Text shown:
When the chips are down, Gipson builds K-State up
02/06/2014 10:49 AM
02/07/2014 7:19 AM
Thomas Gipson wouldn’t be the basketball player he is today without eating at Chili’s.
Sounds strange, considering the 6-foot-7 forward credits a hard-core diet for his successful junior season at Kansas State. He used to weigh nearly 300 pounds and struggled to jump. Today, he is closing in on 255 pounds and can dunk with ease.
But it’s true. A restaurant known for margaritas and bottomless servings of chips and salsa was a vital stop along the way.
Allow him to explain.
“We had just lost to Georgetown in Puerto Rico, and Coach (Bruce) Weber was so mad he didn’t get us food,” Gipson said. “We lost real badly (90-63) and our season was a mess. On the bus ride back to the hotel, I could tell some of the guys were hurting, so I sent a text to the entire team. I told everyone we were going to eat at Chili’s.”

Dataset:
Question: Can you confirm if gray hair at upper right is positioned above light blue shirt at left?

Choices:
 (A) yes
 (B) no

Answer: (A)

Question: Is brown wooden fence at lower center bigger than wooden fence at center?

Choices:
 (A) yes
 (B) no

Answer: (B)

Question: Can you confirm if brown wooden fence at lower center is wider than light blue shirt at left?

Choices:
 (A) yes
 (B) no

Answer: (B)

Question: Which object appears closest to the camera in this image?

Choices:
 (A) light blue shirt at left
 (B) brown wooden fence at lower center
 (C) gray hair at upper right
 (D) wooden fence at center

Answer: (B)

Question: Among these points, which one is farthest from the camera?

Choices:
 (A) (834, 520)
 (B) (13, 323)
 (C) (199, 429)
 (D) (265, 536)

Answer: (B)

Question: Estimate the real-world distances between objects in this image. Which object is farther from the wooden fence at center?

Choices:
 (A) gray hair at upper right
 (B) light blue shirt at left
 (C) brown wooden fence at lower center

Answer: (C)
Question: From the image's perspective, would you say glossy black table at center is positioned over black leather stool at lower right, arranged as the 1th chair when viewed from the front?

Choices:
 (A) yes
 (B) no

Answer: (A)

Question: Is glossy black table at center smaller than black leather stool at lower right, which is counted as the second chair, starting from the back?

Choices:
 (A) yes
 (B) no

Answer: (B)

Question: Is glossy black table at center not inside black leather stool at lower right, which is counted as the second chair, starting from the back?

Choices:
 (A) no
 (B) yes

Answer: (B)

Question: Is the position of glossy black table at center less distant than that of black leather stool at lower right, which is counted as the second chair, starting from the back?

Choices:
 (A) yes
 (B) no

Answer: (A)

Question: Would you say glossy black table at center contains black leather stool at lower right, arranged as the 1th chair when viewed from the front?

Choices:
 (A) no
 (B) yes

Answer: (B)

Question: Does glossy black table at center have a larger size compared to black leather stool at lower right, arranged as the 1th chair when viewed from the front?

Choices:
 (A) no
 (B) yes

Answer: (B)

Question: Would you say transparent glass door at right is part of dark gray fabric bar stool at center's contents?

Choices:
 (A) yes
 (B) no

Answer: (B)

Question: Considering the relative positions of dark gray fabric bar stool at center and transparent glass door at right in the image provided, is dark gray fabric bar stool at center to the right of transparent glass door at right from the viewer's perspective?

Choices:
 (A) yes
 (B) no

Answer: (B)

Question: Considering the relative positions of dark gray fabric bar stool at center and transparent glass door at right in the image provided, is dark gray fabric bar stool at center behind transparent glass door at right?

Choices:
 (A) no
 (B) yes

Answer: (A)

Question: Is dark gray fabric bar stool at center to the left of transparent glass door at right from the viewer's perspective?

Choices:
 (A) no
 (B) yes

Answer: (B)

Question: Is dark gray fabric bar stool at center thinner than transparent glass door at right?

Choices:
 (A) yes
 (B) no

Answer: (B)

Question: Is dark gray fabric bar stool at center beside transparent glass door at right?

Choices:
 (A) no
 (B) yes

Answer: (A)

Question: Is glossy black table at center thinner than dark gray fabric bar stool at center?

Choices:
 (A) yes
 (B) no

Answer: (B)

* * *

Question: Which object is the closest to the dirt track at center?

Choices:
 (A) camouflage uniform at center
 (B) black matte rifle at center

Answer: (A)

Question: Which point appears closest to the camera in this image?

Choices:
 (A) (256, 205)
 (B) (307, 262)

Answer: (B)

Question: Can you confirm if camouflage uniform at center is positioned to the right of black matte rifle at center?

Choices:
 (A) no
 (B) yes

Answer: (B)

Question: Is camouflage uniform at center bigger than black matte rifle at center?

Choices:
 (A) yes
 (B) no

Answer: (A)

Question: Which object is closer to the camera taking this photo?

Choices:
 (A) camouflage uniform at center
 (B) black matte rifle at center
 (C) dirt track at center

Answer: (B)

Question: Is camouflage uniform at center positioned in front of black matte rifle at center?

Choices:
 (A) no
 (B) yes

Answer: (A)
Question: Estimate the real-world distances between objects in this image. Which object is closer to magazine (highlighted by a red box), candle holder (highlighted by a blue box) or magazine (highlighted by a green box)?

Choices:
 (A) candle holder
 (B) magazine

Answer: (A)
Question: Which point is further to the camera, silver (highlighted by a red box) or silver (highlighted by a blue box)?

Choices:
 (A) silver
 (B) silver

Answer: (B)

Exercise details:
Can you extract the passage of the Thomas Gipson article between "Sounds strange, considering" and "dunk with ease.", inclusive, word for word?

Result of this exercise:
Sounds strange, considering the 6-foot-7 forward credits a hard-core diet for his successful junior season at Kansas State. He used to weigh nearly 300 pounds and struggled to jump. Today, he is closing in on 255 pounds and can dunk with ease.